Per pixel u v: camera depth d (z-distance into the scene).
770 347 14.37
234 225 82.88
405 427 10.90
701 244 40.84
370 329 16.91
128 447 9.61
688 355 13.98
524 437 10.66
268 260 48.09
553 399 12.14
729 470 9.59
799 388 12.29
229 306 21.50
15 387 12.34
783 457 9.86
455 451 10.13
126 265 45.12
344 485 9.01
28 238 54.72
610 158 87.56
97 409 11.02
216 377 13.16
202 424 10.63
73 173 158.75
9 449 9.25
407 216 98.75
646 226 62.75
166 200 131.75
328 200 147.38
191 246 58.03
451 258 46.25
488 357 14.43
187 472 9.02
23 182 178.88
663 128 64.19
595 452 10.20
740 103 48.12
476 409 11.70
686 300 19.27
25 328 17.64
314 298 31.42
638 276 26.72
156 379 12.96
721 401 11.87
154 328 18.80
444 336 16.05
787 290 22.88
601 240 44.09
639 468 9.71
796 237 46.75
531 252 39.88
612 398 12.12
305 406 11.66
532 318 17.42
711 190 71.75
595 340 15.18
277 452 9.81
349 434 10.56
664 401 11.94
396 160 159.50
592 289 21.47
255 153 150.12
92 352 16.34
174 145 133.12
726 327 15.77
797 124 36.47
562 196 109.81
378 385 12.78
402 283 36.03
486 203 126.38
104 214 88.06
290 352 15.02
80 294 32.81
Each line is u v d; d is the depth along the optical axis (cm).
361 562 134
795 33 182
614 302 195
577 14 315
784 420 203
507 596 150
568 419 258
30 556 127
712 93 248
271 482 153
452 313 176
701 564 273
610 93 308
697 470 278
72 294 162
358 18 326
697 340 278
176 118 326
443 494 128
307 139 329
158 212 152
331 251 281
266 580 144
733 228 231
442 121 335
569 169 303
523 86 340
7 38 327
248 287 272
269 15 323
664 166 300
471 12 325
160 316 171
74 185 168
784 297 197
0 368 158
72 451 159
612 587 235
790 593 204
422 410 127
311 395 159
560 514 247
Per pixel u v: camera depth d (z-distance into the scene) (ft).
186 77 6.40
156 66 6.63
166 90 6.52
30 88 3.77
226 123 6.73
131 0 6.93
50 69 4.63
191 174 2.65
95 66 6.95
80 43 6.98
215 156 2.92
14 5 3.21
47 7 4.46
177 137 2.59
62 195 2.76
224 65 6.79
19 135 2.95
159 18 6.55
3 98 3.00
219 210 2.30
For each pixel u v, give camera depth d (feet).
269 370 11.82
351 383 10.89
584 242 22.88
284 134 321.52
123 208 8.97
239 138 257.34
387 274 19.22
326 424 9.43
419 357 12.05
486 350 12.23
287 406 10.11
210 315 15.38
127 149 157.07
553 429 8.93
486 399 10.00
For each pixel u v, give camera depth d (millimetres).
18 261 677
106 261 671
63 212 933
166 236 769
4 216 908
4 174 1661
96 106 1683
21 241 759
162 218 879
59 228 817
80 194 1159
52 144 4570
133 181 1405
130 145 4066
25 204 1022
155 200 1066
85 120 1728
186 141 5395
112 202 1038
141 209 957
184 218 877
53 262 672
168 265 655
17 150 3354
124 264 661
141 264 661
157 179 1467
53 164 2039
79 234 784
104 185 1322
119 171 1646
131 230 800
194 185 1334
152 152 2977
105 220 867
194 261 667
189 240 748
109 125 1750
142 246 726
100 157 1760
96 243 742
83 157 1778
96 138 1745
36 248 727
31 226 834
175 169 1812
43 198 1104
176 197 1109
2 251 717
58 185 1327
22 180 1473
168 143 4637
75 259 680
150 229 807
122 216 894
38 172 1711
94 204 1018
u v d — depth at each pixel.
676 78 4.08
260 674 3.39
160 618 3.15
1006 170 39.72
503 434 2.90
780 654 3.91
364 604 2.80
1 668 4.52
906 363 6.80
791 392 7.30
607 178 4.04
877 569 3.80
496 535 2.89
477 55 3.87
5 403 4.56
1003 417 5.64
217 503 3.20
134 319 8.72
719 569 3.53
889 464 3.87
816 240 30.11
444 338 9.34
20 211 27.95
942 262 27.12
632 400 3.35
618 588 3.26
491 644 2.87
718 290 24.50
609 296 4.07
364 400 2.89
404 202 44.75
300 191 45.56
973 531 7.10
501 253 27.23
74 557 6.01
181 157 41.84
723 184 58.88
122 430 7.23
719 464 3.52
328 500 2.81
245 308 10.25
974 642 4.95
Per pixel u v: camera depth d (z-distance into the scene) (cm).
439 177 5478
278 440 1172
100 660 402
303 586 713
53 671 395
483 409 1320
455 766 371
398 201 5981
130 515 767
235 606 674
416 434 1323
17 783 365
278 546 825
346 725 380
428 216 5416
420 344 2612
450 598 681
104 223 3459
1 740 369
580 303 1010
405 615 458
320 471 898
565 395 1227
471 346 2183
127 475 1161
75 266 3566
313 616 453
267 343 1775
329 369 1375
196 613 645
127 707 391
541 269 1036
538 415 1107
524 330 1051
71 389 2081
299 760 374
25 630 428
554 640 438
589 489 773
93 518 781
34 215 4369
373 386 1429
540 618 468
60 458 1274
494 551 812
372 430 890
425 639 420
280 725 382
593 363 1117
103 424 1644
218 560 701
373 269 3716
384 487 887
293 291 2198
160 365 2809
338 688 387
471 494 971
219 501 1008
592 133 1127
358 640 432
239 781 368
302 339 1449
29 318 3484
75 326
────────
Write the entries again, exactly as they stand.

Per pixel u v: camera depth d (z-distance into the scene).
770 347 14.37
234 225 82.88
405 427 10.90
701 244 40.84
370 329 16.91
128 447 9.61
688 355 13.98
524 437 10.66
268 260 48.09
553 399 12.14
729 470 9.59
799 388 12.29
229 306 21.50
15 387 12.34
783 457 9.86
455 451 10.13
126 265 45.12
344 485 9.01
28 238 54.72
610 158 87.56
97 409 11.02
216 377 13.16
202 424 10.63
73 173 158.75
9 449 9.25
407 216 98.75
646 226 62.75
166 200 131.75
328 200 147.38
191 246 58.03
451 258 46.25
488 357 14.43
187 472 9.02
23 182 178.88
663 128 64.19
595 452 10.20
740 103 48.12
476 409 11.70
686 300 19.27
25 328 17.64
314 298 31.42
638 276 26.72
156 379 12.96
721 401 11.87
154 328 18.80
444 336 16.05
787 290 22.88
601 240 44.09
639 468 9.71
796 237 46.75
531 252 39.88
612 398 12.12
305 406 11.66
532 318 17.42
711 190 71.75
595 340 15.18
277 452 9.81
349 434 10.56
664 401 11.94
396 160 159.50
592 289 21.47
255 153 150.12
92 352 16.34
174 145 133.12
726 327 15.77
797 124 36.47
562 196 109.81
378 385 12.78
402 283 36.03
486 203 126.38
104 214 88.06
290 352 15.02
80 294 32.81
Each line is u v d; d is the depth along the optical axis (cm).
361 562 134
795 33 182
614 302 195
577 14 315
784 420 203
507 596 150
568 419 258
30 556 127
712 93 248
271 482 153
452 313 176
701 564 273
610 93 308
697 470 278
72 294 162
358 18 326
697 340 278
176 118 326
443 494 128
307 139 329
158 212 152
331 251 281
266 580 144
733 228 231
442 121 335
569 169 303
523 86 340
7 38 327
248 287 272
269 15 323
664 166 300
471 12 325
160 316 171
74 185 168
784 297 197
0 368 158
72 451 159
612 587 235
790 593 204
422 410 127
311 395 159
560 514 247
Per pixel u v: camera depth d (z-distance into the scene) (ft).
186 77 6.40
156 66 6.63
166 90 6.52
30 88 3.77
226 123 6.73
131 0 6.93
50 69 4.63
191 174 2.65
95 66 6.95
80 43 6.98
215 156 2.92
14 5 3.21
47 7 4.46
177 137 2.59
62 195 2.76
224 65 6.79
19 135 2.95
159 18 6.55
3 98 3.00
219 210 2.30
For each pixel u v, give camera depth d (feet).
269 370 11.82
351 383 10.89
584 242 22.88
284 134 321.52
123 208 8.97
239 138 257.34
387 274 19.22
326 424 9.43
419 357 12.05
486 350 12.23
287 406 10.11
210 315 15.38
127 149 157.07
553 429 8.93
486 399 10.00
For each pixel u v, give camera depth d (millimetres).
18 261 677
106 261 671
63 212 933
166 236 769
4 216 908
4 174 1661
96 106 1683
21 241 759
162 218 879
59 228 817
80 194 1159
52 144 4570
133 181 1405
130 145 4066
25 204 1022
155 200 1066
85 120 1728
186 141 5395
112 202 1038
141 209 957
184 218 877
53 262 672
168 265 655
17 150 3354
124 264 661
141 264 661
157 179 1467
53 164 2039
79 234 784
104 185 1322
119 171 1646
131 230 800
194 185 1334
152 152 2977
105 220 867
194 261 667
189 240 748
109 125 1750
142 246 726
100 157 1760
96 243 742
83 157 1778
96 138 1745
36 248 727
31 226 834
175 169 1812
43 198 1104
176 197 1109
2 251 717
58 185 1327
22 180 1473
168 143 4637
75 259 680
150 229 807
122 216 894
38 172 1711
94 204 1018
u v d — depth at each pixel.
676 78 4.08
260 674 3.39
160 618 3.15
1006 170 39.72
503 434 2.90
780 654 3.91
364 604 2.80
1 668 4.52
906 363 6.80
791 392 7.30
607 178 4.04
877 569 3.80
496 535 2.89
477 55 3.87
5 403 4.56
1003 417 5.64
217 503 3.20
134 319 8.72
719 569 3.53
889 464 3.87
816 240 30.11
444 338 9.34
20 211 27.95
942 262 27.12
632 400 3.35
618 588 3.26
491 644 2.87
718 290 24.50
609 296 4.07
364 400 2.89
404 202 44.75
300 191 45.56
973 531 7.10
501 253 27.23
74 557 6.01
181 157 41.84
723 184 58.88
122 430 7.23
719 464 3.52
328 500 2.81
245 308 10.25
974 642 4.95
Per pixel u v: camera depth d (z-distance into the scene) (cm).
439 177 5478
278 440 1172
100 660 402
303 586 713
53 671 395
483 409 1320
455 766 371
398 201 5981
130 515 767
235 606 674
416 434 1323
17 783 365
278 546 825
346 725 380
428 216 5416
420 344 2612
450 598 681
104 223 3459
1 740 369
580 303 1010
405 615 458
320 471 898
565 395 1227
471 346 2183
127 475 1161
75 266 3566
313 616 453
267 343 1775
329 369 1375
196 613 645
127 707 391
541 269 1036
538 415 1107
524 330 1051
71 389 2081
299 760 374
25 630 428
554 640 438
589 489 773
93 518 781
34 215 4369
373 386 1429
540 618 468
60 458 1274
494 551 812
372 430 890
425 639 420
280 725 382
593 363 1117
103 424 1644
218 560 701
373 269 3716
384 487 887
293 291 2198
160 365 2809
338 688 387
471 494 971
219 501 1008
592 133 1127
358 640 432
239 781 368
302 339 1449
29 318 3484
75 326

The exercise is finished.